ESPECIAL. FUJIMORI EN EL BANQUILLO

El peso de los delitos

¿Y ahora qué sigue? Juristas y colaboradores de El Comercio analizan, según su perspectiva, los antecedentes y consecuencias del histórico fallo de extradición

Por José Ugaz S.M. Ex procurador

Lo primero que salta a la vista al leer la sentencia de la Corte Suprema de Chile es que la vergonzosa sentencia del juez Álvarez ha sido corregida en esencia para proceder a ratificar en casi todos sus extremos el dictamen de la fiscal Maldonado.

En efecto, la corte, corroborando el dictamen fiscal, razona claramente en el sentido que lo que debe evaluar la justicia del país requerido es la existencia de "presunciones fundadas" de que el delito se cometió y que Fujimori ha tenido participación en él como autor, cómplice o encubridor. Apelando al Código Bustamante --que Álvarez ignoró totalmente-- la corte ha señalado que lo que se exige son "indicios racionales de culpabilidad", y no como dijera el juez equivocadamente, prueba que acredite la culpabilidad, lo que implica un estándar probatorio muy distinto. Aún así, los jueces chilenos han utilizado los siguientes términos: "Existen bastantes elementos de convicción para acreditar la participación del requerido" y "fluyen elementos de convicción suficientes".

Otro aspecto en el que el fallo final rebate totalmente la tesis de la defensa de Fujimori y sus seguidores se refiere al hecho que a su criterio, en el Perú, existen las condiciones para un juicio imparcial y ponderado, pues se ha cumplido "en su integridad con las exigencias de un procedimiento y una investigación racionales y justos".

Es necesario resaltar que si bien se han descartado seis casos (tractores chinos, medicinas chinas, decretos de urgencia, Faisal, Sunat-Borobio, desviación de fondos y desaparición forzada), en ninguno de ellos ha habido unanimidad, pues los vocales Chaigneau y Dolmestch han señalado que los dos primeros son delitos y no irregularidades administrativas como sostienen los demás, y que en los otros casos sí existen elementos suficientes de convicción, a diferencia de lo que opinaron los otros vocales.

Cabe mencionar que el vocal Ballesteros, como era previsible dada su trayectoria ideológica, le dio la razón prácticamente en todos los casos al extraditable. Sin embargo, pese a que se trata de un caso de violación de derechos humanos, a los que no es muy proclive el mencionado juez, sintomáticamente votó a favor de la entrega por los asesinatos de Barrios Altos y La Cantuta, lo que habla de la solidez de los cargos y de la alta probabilidad de que sea condenado en el Perú en calidad de coautor.

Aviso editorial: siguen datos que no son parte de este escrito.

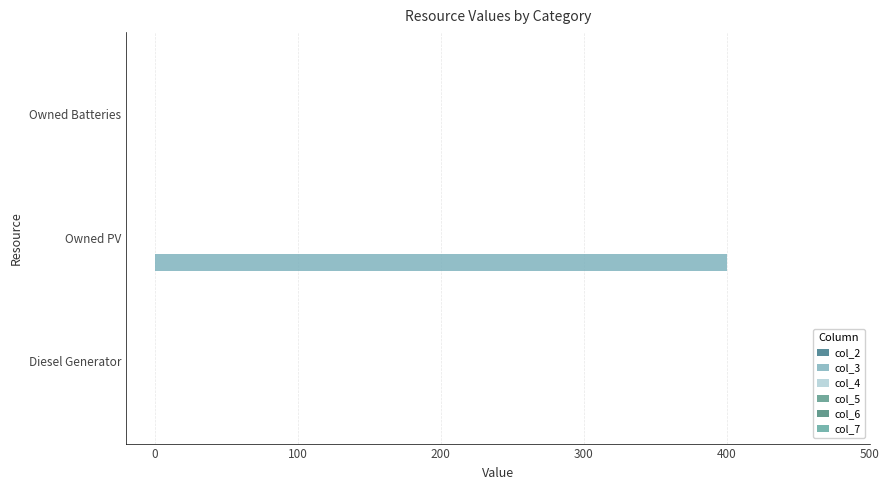

What is the maximum value shown in the chart?

400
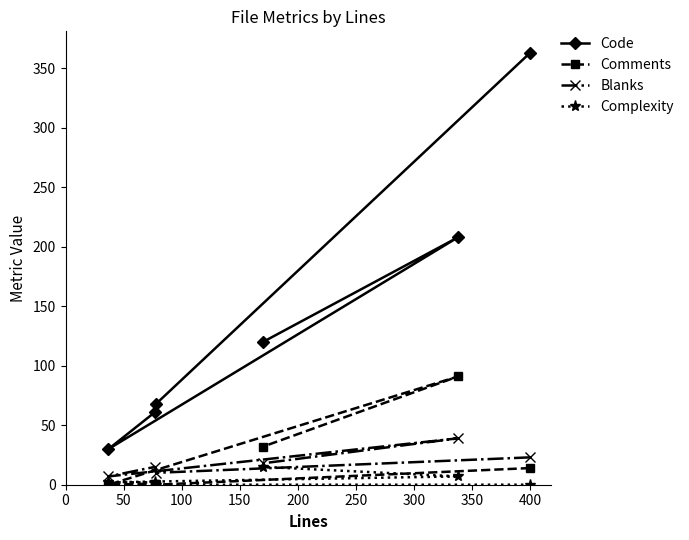

What are all the series names shown in the legend?

Code, Comments, Blanks, Complexity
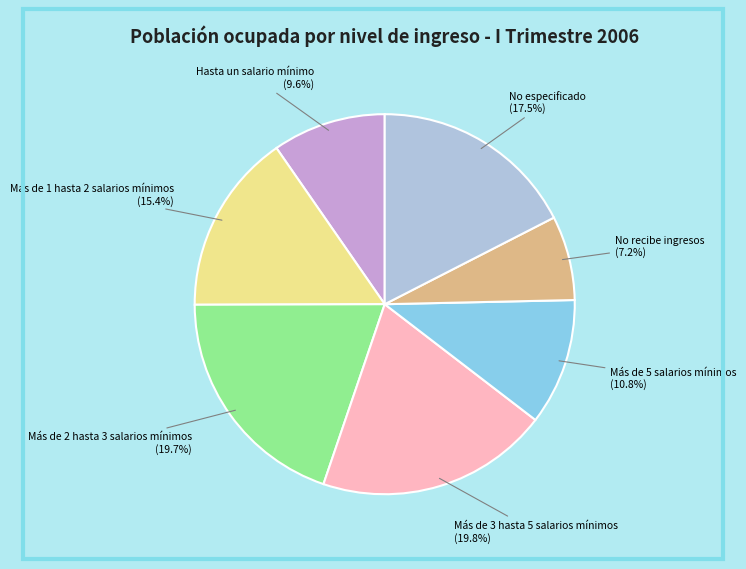

The Hasta un salario mínimo slice represents 1% of the pie. True or false?

False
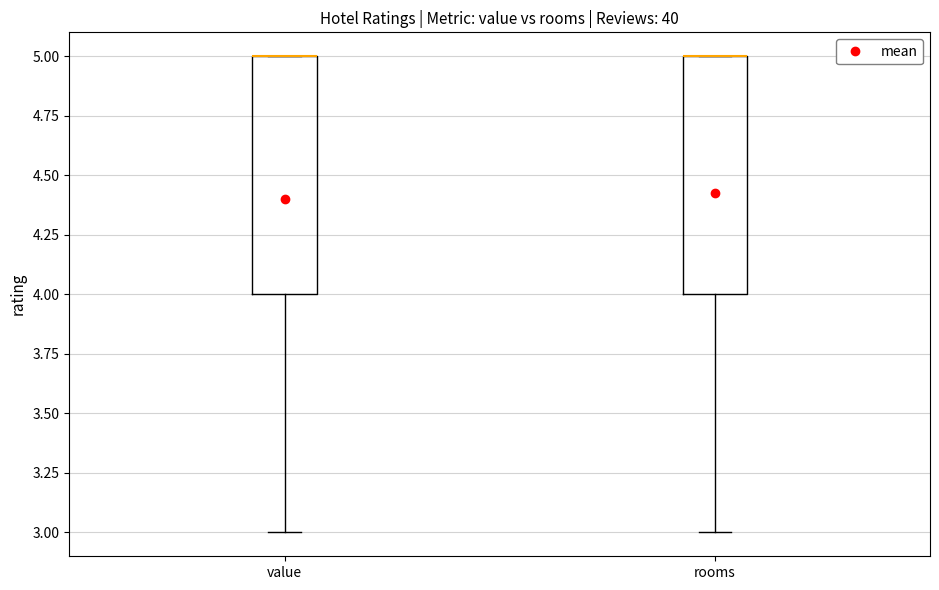

Reading left to right, transcribe this box plot: for each box, give where its median line is, the range the box spans, and where its two whiskers end, as read against the y-axis. The values are not printed on the chart, so give them approximately, as read against the axis.

value: median 5 (drawn on the box's upper edge), box 4 to 5, whiskers 3 to 5
rooms: median 5 (drawn on the box's upper edge), box 4 to 5, whiskers 3 to 5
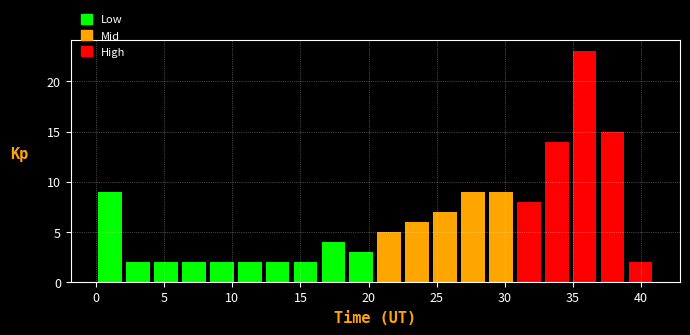

Reading left to right, transcribe this chart: for each bar, give the range it covers on the x-axis and its height. Neither the bar edges nor the heights are printed on the chart, so give them approximately, as read against the axes.

0.00 to 2.05: 9
2.05 to 4.10: 2
4.10 to 6.15: 2
6.15 to 8.20: 2
8.20 to 10.25: 2
10.25 to 12.30: 2
12.30 to 14.35: 2
14.35 to 16.40: 2
16.40 to 18.45: 4
18.45 to 20.50: 3
20.50 to 22.55: 5
22.55 to 24.60: 6
24.60 to 26.65: 7
26.65 to 28.70: 9
28.70 to 30.75: 9
30.75 to 32.80: 8
32.80 to 34.85: 14
34.85 to 36.90: 23
36.90 to 38.95: 15
38.95 to 41.00: 2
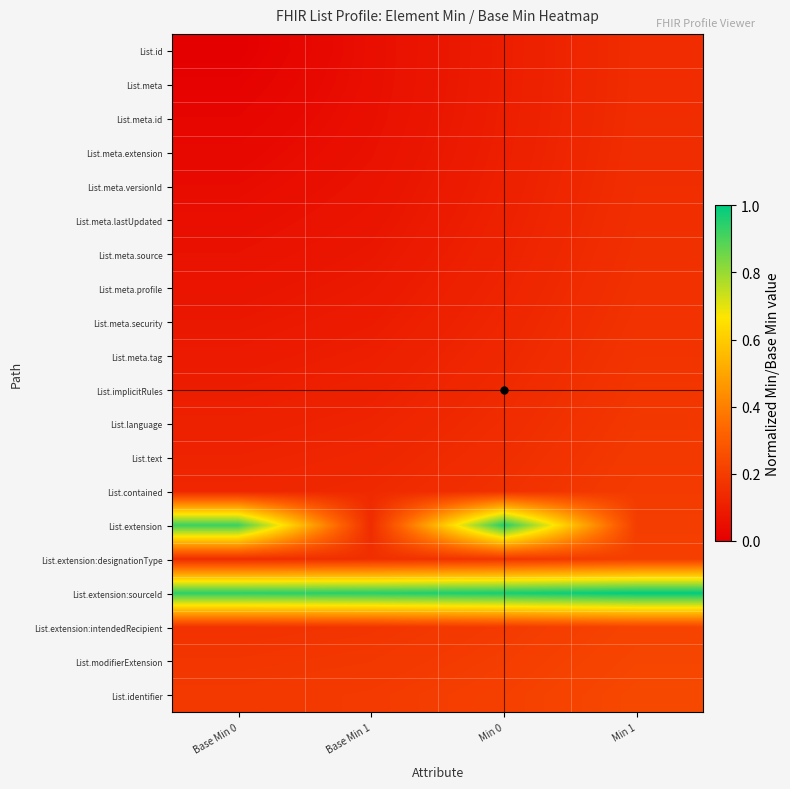

What is the maximum value shown in the chart?

1.0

Luego de esta histórica decisión en materia de lucha contra la corrupción desde el poder y la impunidad, a Alberto Fujimori le esperan varios juicios que probablemente durarán algunos años, dado su volumen y complejidad. Atendiendo a que es un prófugo de la justicia que no se ha entregado voluntariamente y a que los delitos por los que se le juzgará contemplan penas muy graves (no menos de 15 y hasta 35 años de cárcel), lo procedente de acuerdo al artículo 135 del Código Procesal Penal es que se le abra proceso con orden de detención.

Solo queda esperar la decisión de la justicia peruana que, confiamos, estará a la altura de las circunstancias.